V.

Vita quotidiana

Ci si sveglia, si fa ginnastica, ci si lava, ci si veste. Poi, se proprio si deve, si scende a buttare la spazzatura. Ci si siede, davanti allo schermo del computer, e si lavora, si fanno mille riunioni virtuali, oppure ci si mette a leggere, a guardare la televisione, a giocare un po’ con i figli.

E’ strana la vita quotidiana: come diceva il sociologo Paolo Jedlowski, è tutta la vita che abbiamo.

Una vita che si stringe, negli spazi e che si dilata, nei tempi. Che rapidamente costruisce nuove routine (il resoconto quotidiano della protezione civile alle 18, la telefonata alla mamma anziana tre volte al giorno, il caffè di mezza mattina).

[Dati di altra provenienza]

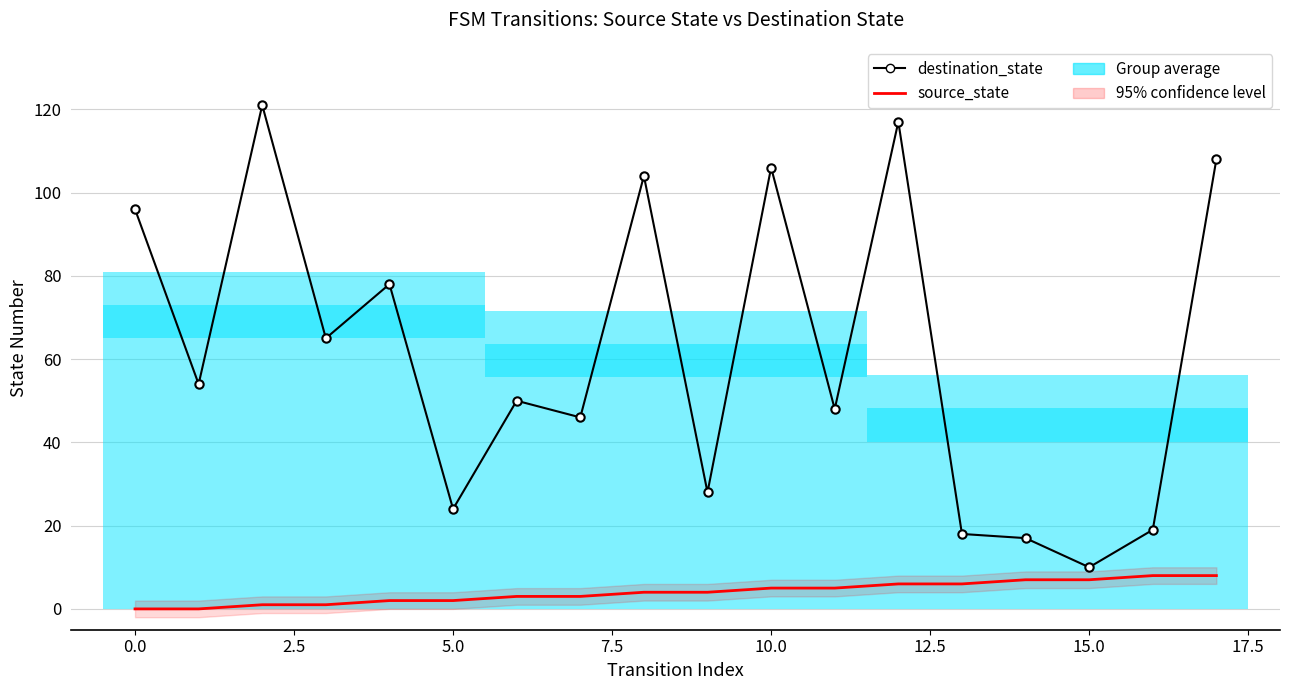

Reading right to left, what are all the values shown in this chart?

destination_state: 108	19	10	17	18	117	48	106	28	104	46	50	24	78	65	121	54	96
source_state: 8	8	7	7	6	6	5	5	4	4	3	3	2	2	1	1	0	0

Siamo animali molto adattivi, possiamo ricalibrare e reinventare le nostre routine, e mi capita di pensare a chi ha vissuto, e vive, condizioni di costrizione ben più pesanti di me.

Poi però penso: no. Non è questa la vita, e se una conseguenza di questo virus sarà la riduzione dei contatti tra noi, tra i corpi che abitiamo e nel cui ingombro, nella cui strozzatura, ci troviamo a toccare il mondo, allora sarà una conseguenza terribile e anch’essa mortale.

E infine penso: tuttavia, abbi pazienza. Stai nelle tue pratiche, soffermati sui gesti quotidiani, impara a rallentare, mettiti in ascolto del silenzio. Anche questo, forse possiamo un po’ imparare dalla nostra stessa vita costretta, in questi giorni cupi.